Même si toutes ses idées n’ont pas toujours été couronnées de succès, Mavic a en effet une longue réputation d’innovation derrière elle : jante anodisée et à crochets en 1975, roue paraculaire Comète en 1985 (plus de 10 ans après les premiers prototypes) devenue lenticulaire par la suite, transmission électrique en 1992 puis sans fil en 1999, système roue-pneu en 2010… Son implication dans le VTT remonte à plus de 30 ans puisque c’est en 1985 que la marque a sorti ses premières jantes spécialement dédiées à ce qui n’était encore qu’une pratique naissante.
Dans le milieu, Mavic s’est notamment fait connaître avec le concept Fore, lancé en 1999 et qui permet de ne percer que la première paroi de la jante pour fixer le rayon, laissant ainsi la paroi supérieure intacte et continue. Cette innovation donnera naissance la même année au système UST Tubeless, qui a permis de démocratiser le montage sans chambre à air. Quelques années plus tard, les Crossmax SLR en XC et les Deemax en DH, toutes deux très facilement identifiables (avec l’usinage ISM pour les premières et la fameuse couleur jaune pour les secondes), porteront la marque jusqu’au sommet des podiums mondiaux et feront rêver des milliers d’amateurs partout dans le monde.
La fin des années 2010 sera en revanche moins riante pour Mavic. Sur le plan technique, la marque doit faire face à des problèmes de fiabilité et une communication qui ne répond pas forcément aux attentes de ses clients, tandis qu’en arrière-plan, elle se débat avec des difficultés financières et un imbroglio autour de son propriétaire. Ce n’est que fin juillet 2020 que Mavic commence à entrevoir le bout du tunnel, avec une reprise par le groupe Bourrelier (voir notre news) à l’issue de trois mois en redressement judiciaire.

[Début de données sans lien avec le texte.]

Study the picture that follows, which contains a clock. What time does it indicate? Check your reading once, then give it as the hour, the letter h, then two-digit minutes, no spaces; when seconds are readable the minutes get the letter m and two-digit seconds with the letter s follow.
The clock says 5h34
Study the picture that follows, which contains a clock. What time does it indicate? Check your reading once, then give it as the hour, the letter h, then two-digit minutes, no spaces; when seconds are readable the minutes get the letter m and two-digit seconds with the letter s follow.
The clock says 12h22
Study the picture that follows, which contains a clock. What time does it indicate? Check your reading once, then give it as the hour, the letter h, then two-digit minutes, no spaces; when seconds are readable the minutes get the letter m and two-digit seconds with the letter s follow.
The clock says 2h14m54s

Aujourd’hui, Mavic compte 109 employés, soit un peu moins de la moitié de l’effectif présent avant la reprise par le groupe Bourrelier. Une coupe importante mais jugée nécessaire pour permettre à la marque de se redresser et de reconquérir le cœur des pratiquants.« On a retrouvé un fonctionnement de PME », nous explique Michel Lethenet, le responsable des relations presse et notre guide pour la journée. Plus de souplesse et de transparence, voilà effectivement qui ne peut pas faire de mal quand on veut concilier avant-garde technologique, performance et fiabilité pour tous les pratiquants.

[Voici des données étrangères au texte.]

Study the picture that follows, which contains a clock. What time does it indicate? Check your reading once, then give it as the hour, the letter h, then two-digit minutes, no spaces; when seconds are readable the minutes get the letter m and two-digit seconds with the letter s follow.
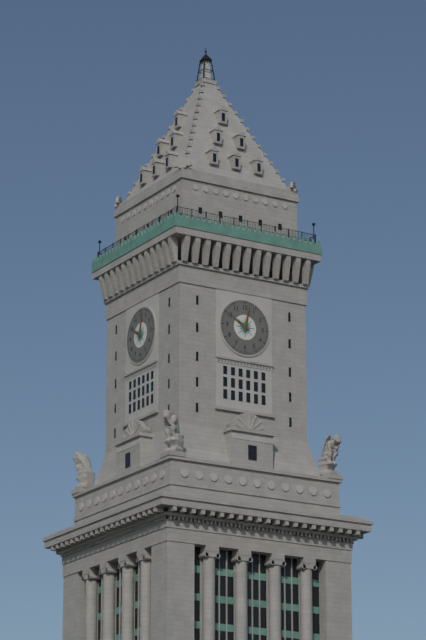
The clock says 10h02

Michel nous rassure également sur la place de ce que la marque appelle le soft, c’est-à-dire les casques, chaussures et vêtements. « Oubliée » lors de l’annonce de la reprise par Bourrelier, la division a toujours de l’avenir chez la marque et on ne verra pas ces produits disparaître de sitôt. En revanche, on peut s’attendre à voir des changements dans la gamme car, comme pour les roues, Mavic a entrepris de « rationaliser » son offre d’équipements. Notons aussi que la marque envisage de rapatrier la fabrication de ces produits dans l’Union Européenne (certains sont encore faits au Maghreb), comme c’est déjà le cas pour les roues.
Pour mieux comprendre son savoir-faire, Mavic nous propose de fabriquer nous-même une roue en carbone…
On le comprend, Mavic est en pleine transformation et pas mal de changements sont encore attendus dans les mois à venir, en interne comme dans les stratégies liées aux produits. En attendant, s’il y a bien une chose qu’on ne peut pas retirer à Mavic, c’est son savoir-faire. Et pour le comprendre, quoi de mieux que nous permettre de fabriquer notre propre roue en carbone ?
Le carbone, du rouleau à la jante
L’essentiel des roues a beau être fabriqué ailleurs (en Roumanie pour celles en carbone, à Saint-Triviers-sur-Moignans pour celles en aluminium), le siège d’Annecy a conservé une petite unité de production qui sert pour les prototypes et les éditions limitées, mais aussi les roues des athlètes sponsorisés par la marque et deux modèles très haut de gamme de route, les Cosmic Ultimate T et Cosmic Ultimate T Disc.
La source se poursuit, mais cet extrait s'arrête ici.